# start of SOURCE PASSAGE
AMD Ryzen Gen 2 Set For Q2 2018

krumme · Mar 9, 2018

Atari2600 said:
Perhaps the explanation is quite simple - they expect a minor respin to yield them enough improvement for a clock bump later on, so can launch a 2800X in 6 months time.

A 2800x wouldnt/will not make much difference. It would still be behind in pubg (that i can't find on the list of games on the ppt) and old stuff.
Instead put the best stuff aside and into the 2950x and it will be a tough processor that beats all the sklx stuff.

The Stilt · Mar 9, 2018

krumme said:
into the 2950x and it will be a tough processor that beats all the sklx stuff.

As a 7960X owner I might be biased, but IMO you cannot compare Threadripper with any of the SKL-X SKUs. Threadripper is a 2P solution and that causes some limitations, or is otherwise generally unoptimal for consumer workloads.

bsp2020 · Mar 9, 2018

The Stilt said:
As a 7960X owner I might be biased, but IMO you cannot compare Threadripper with any of the SKL-X SKUs. Threadripper is a 2P solution and that causes some limitations, or is otherwise generally unoptimal for consumer workloads.

What are the consumer workloads that you are talking about? Just curious. I never thought that a person would buy 7960X class machine for consumer class workload. In my mind, consumer workload means web browsing, document editing, gaming (not 120Hz competitive gaming), etc. So, I like to hear what you consider consumer workloads.

DrMrLordX · Mar 9, 2018

FIVR said:
No, it's definitely that they are holding back.

If you say so. I still see no indication from Intel that they will launch anything faster than the 8700k in the next sixth months. Any launch beyond that, and they are running up on a short market window for the product.

Markfw · Mar 9, 2018

The Stilt said:
As a 7960X owner I might be biased, but IMO you cannot compare Threadripper with any of the SKL-X SKUs. Threadripper is a 2P solution and that causes some limitations, or is otherwise generally unoptimal for consumer workloads.

Why not ? its not a 2P solution, thats EPYC. AMD even says that your 7960X is the competition for the 1950X, and at $1565 vs $900 (current prices.)

PeterScott · Mar 9, 2018

The Stilt said:
As a 7960X owner I might be biased, but IMO you cannot compare Threadripper with any of the SKL-X SKUs. Threadripper is a 2P solution and that causes some limitations, or is otherwise generally unoptimal for consumer workloads.

I don't remember seeing that in reviews. IIRC there was a couple of VERY specific use cases where performance dropped, but most workloads TR looked quite good, and better price/performance than the Intel HEDT.

Though I am really only interested in more consumer parts, not the HEDT parts, so I could be remembering that wrong.
# end of SOURCE PASSAGE
→ SHORT EXERCISE A: Copy the entries word for word, from the line with "brown cross at" up to and including the line with "purple triangle at", and leave out the pictures.
The forum thread and the entries that follow it are unrelated.
# start of SUPPLIED INFORMATION
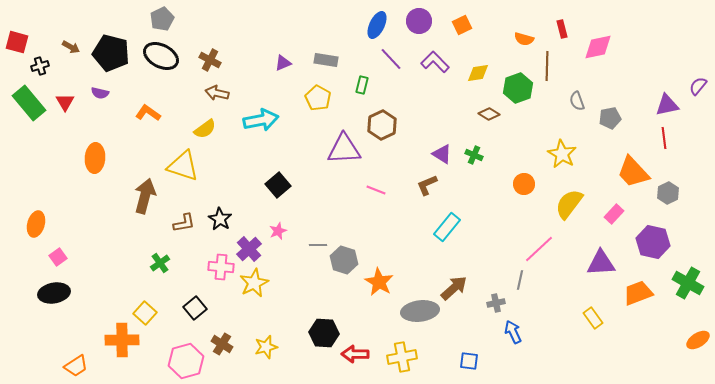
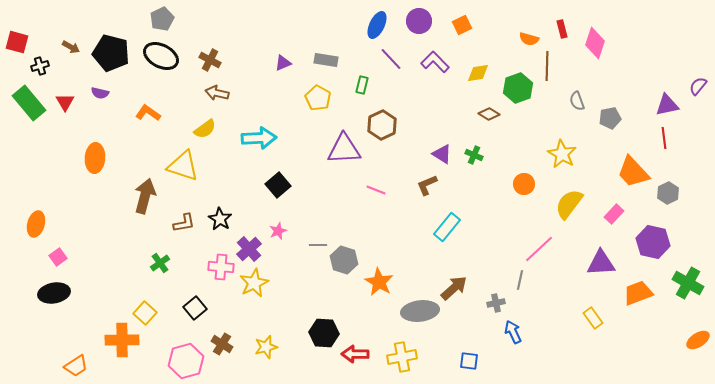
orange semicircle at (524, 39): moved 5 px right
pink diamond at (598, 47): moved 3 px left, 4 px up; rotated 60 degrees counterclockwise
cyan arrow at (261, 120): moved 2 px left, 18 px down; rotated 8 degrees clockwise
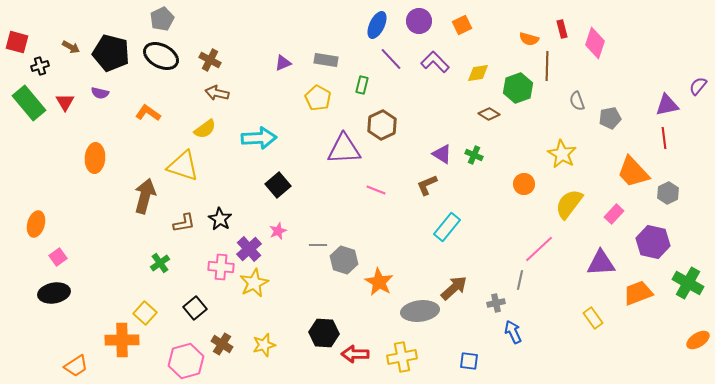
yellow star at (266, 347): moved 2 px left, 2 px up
# end of SUPPLIED INFORMATION
# start of SUPPLIED INFORMATION
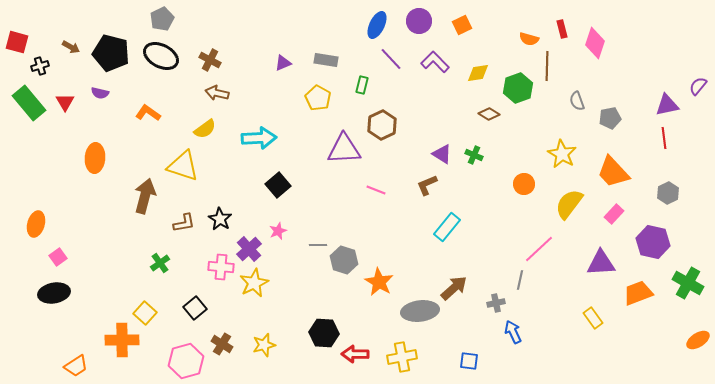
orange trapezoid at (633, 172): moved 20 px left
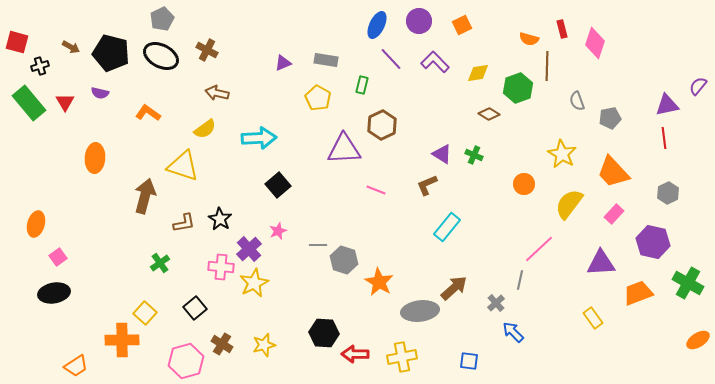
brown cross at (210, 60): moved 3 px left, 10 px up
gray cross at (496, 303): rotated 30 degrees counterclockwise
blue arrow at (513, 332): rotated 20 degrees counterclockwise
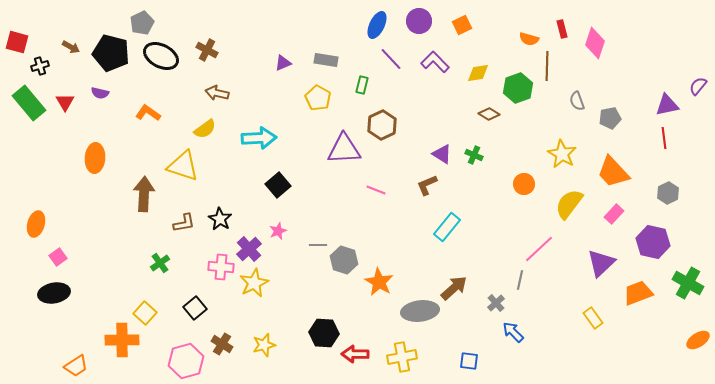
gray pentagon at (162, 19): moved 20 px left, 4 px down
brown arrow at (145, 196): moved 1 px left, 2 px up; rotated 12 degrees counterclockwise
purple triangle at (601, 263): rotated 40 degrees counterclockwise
# end of SUPPLIED INFORMATION
→ SHORT EXERCISE B: Repeat the forum thread verbatim from "Why not ? its" up to and including "the Intel HEDT.".

→ TASK RESULT A:
brown cross at (210, 60): moved 3 px left, 10 px up
gray cross at (496, 303): rotated 30 degrees counterclockwise
blue arrow at (513, 332): rotated 20 degrees counterclockwise
gray pentagon at (162, 19): moved 20 px left, 4 px down
brown arrow at (145, 196): moved 1 px left, 2 px up; rotated 12 degrees counterclockwise
purple triangle at (601, 263): rotated 40 degrees counterclockwise

→ TASK RESULT B:
Why not ? its not a 2P solution, thats EPYC. AMD even says that your 7960X is the competition for the 1950X, and at $1565 vs $900 (current prices.)

PeterScott · Mar 9, 2018

The Stilt said:
As a 7960X owner I might be biased, but IMO you cannot compare Threadripper with any of the SKL-X SKUs. Threadripper is a 2P solution and that causes some limitations, or is otherwise generally unoptimal for consumer workloads.

I don't remember seeing that in reviews. IIRC there was a couple of VERY specific use cases where performance dropped, but most workloads TR looked quite good, and better price/performance than the Intel HEDT.